Larison, responding to the first sentence in the excerpt above:
No, Limbaugh and Gingrich have just called her a racist and declared her unfit to be a judge because she has done so, because these people have mistakenly read her statements to say something that they do not say. (I will not dwell on the more direct whining about the pronunciation of her name or her culinary preferences.) No criticism of her pride to be seen here–move along! Contra Antle, I am not “trying to shoehorn” Sotomayor’s remarks “into a context of particularism and a paleoconservative understanding of diversity.” I wouldn’t dispute that she was speaking in a context of “multiculturalism, critical legal theory, and more mainstream forms of judicial liberalism.” Clearly, she was. As Jim keeps reminding us, she was speaking at Berkeley’s law school, and she is indeed a judicial liberal, albeit evidently not the fire-breathing radical sort that some of her early critics imagined. However, I would reject entirely the idea that she is espousing racism in the process, and I would insist that conservatives who have sympathies for particularism and decentralism ought to criticize Sotomayor for just about anything else besides her statements about her identity, which Jim has halfway admitted she is “entitled to celebrate.” Her critics keep talking about what would have happened to a white man had he said something comparable. Well, consider what is going to happen in the future to anyone on the right who expresses even a smidgen of pride in his culture or heritage after the blatantly unfair interpretations her words have received.
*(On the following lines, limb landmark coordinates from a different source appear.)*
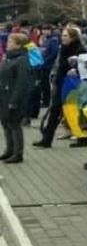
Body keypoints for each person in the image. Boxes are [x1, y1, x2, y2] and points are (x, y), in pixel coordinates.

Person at [34, 25, 82, 148]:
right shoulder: (63, 48)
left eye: (66, 36)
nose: (63, 38)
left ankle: (82, 137)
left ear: (73, 37)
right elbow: (59, 65)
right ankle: (47, 139)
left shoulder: (79, 49)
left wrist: (75, 68)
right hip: (60, 81)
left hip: (72, 84)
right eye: (62, 35)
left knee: (73, 111)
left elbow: (83, 64)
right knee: (55, 110)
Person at [0, 32, 36, 164]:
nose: (7, 44)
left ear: (18, 45)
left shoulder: (22, 59)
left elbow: (22, 82)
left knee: (14, 124)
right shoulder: (8, 57)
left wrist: (14, 101)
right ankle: (9, 150)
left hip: (13, 97)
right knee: (5, 123)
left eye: (10, 42)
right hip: (3, 95)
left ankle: (18, 153)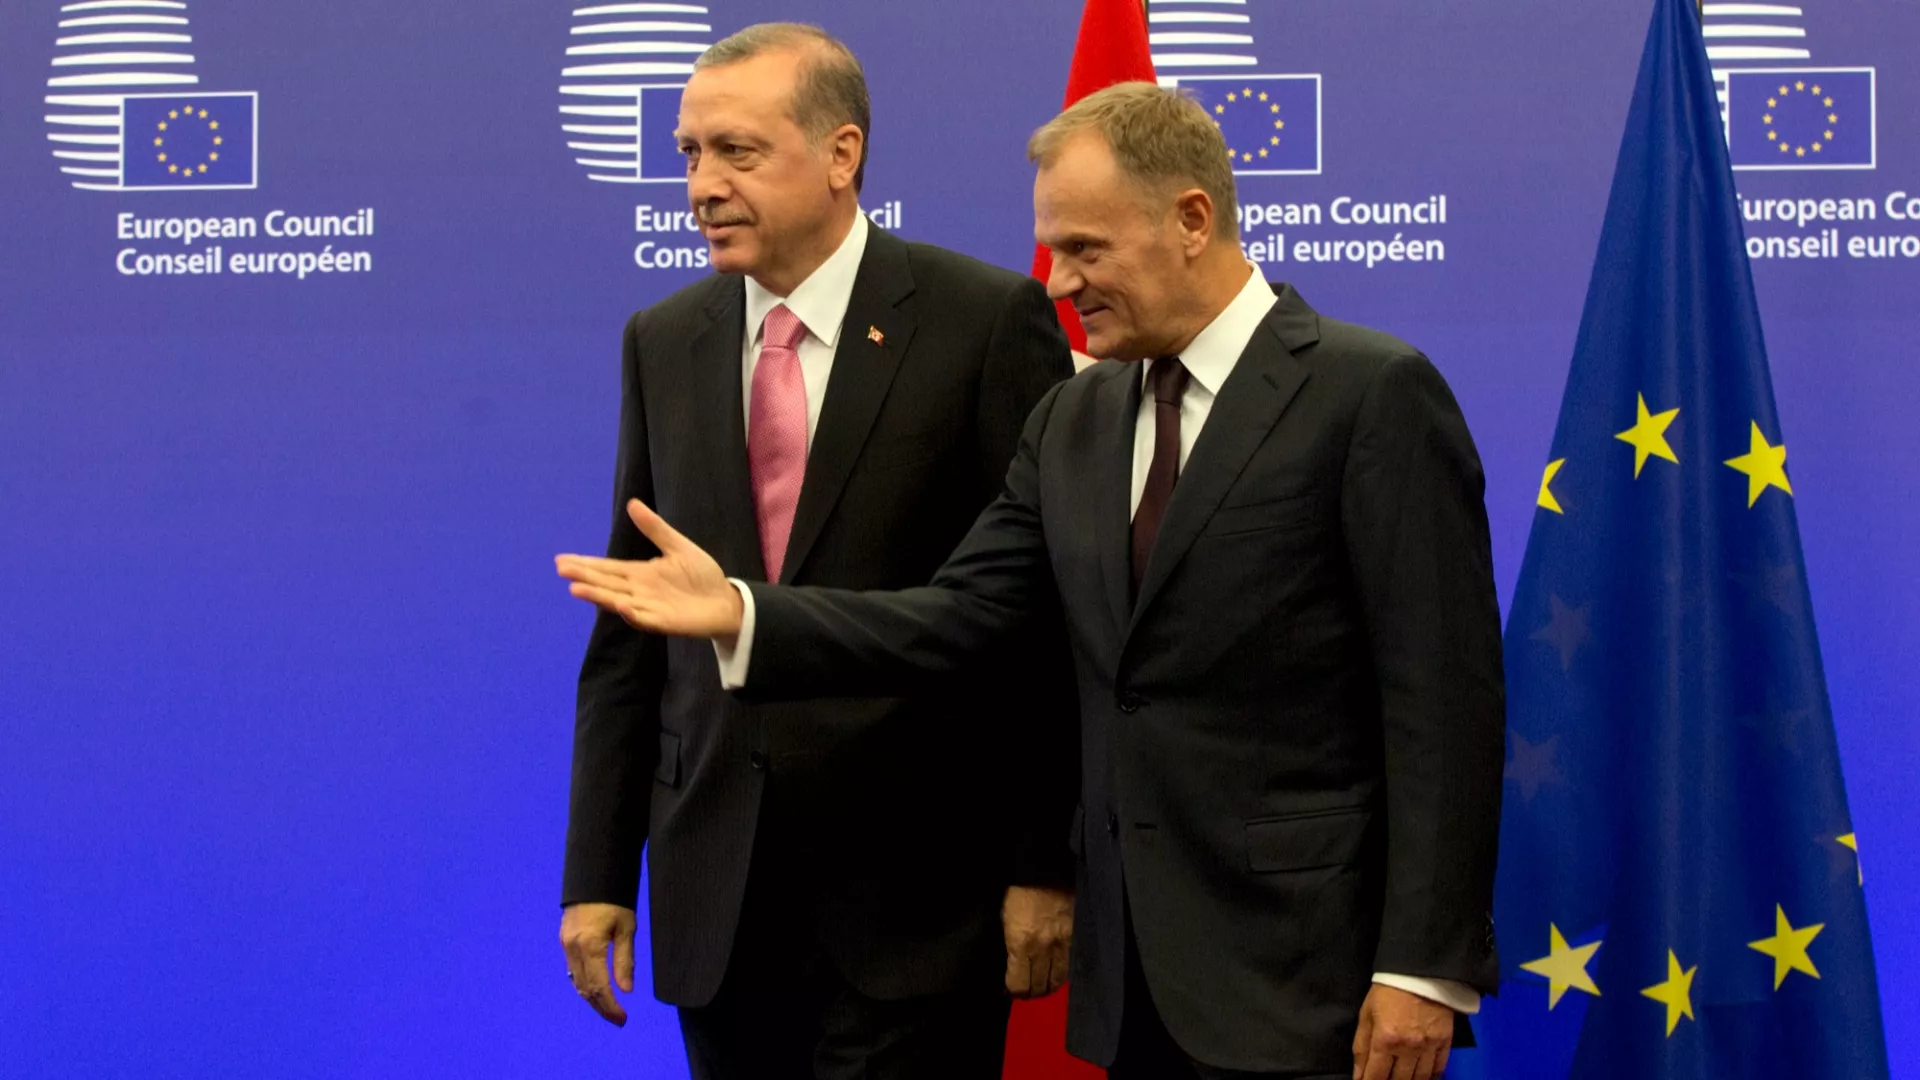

She is perfectly entitled to be proud of where she comes from, who her family is, and what her experiences have been. She is entitled to celebrate that in the public square. What she is not entitled to do, in my view, is to argue that there is a specifically Latino way of judging if she wants a seat on the Supreme Court. There is never any shortage of boneheaded statements on the mainstream right and Larison may have found some regarding Sotomayor that I’ve managed to miss. But the bulk of criticism of her Latina lecture that I have seen — and certainly the entirety of my criticism — has not been her discussion of her background. It has concerned her arguments with Miriam Cedarbaum and Sandra Day O’Connor about impartiality and race neutrality.
As promised, here is the last Sotomayor post in my discussion with Jim Antle. Concerning Jim’s remark that we have begun repeating ourselves, I agree that it does seem as if we have spent much of the time talking past each other. It is almost as if our perspectives were informed by sufficiently different experiences that shape how we analyze and judge the very same materials and facts. Acknowledging this as a real factor in judgment does not make one a believer in things called Antle Logic and Larison Logic. It also doesn’t mean that there is not an interpretation that is more valid than another–not all frameworks are equal. One reading does do more justice to the text than the other, but it seems that consensus is unreachable at this point. From each perspective, the correct interpretation seems obvious, and it is mystifying to each one why the other person cannot see it. Meanwhile, the pitfalls and dangers of the distorting effects of the other’s framework are only too clear. Jim is wary of a breakdown of a certain universal rationality, and therefore finds in Sotyomayor’s remarks a defense of “a specifically Latino way of judging.” I tend to see far less danger arising from a synthesis of the particular and the universal, and so I do not detect any hint that she has posited the existence of “a specifically Latino way of judging” in the way that Jim seems to mean it.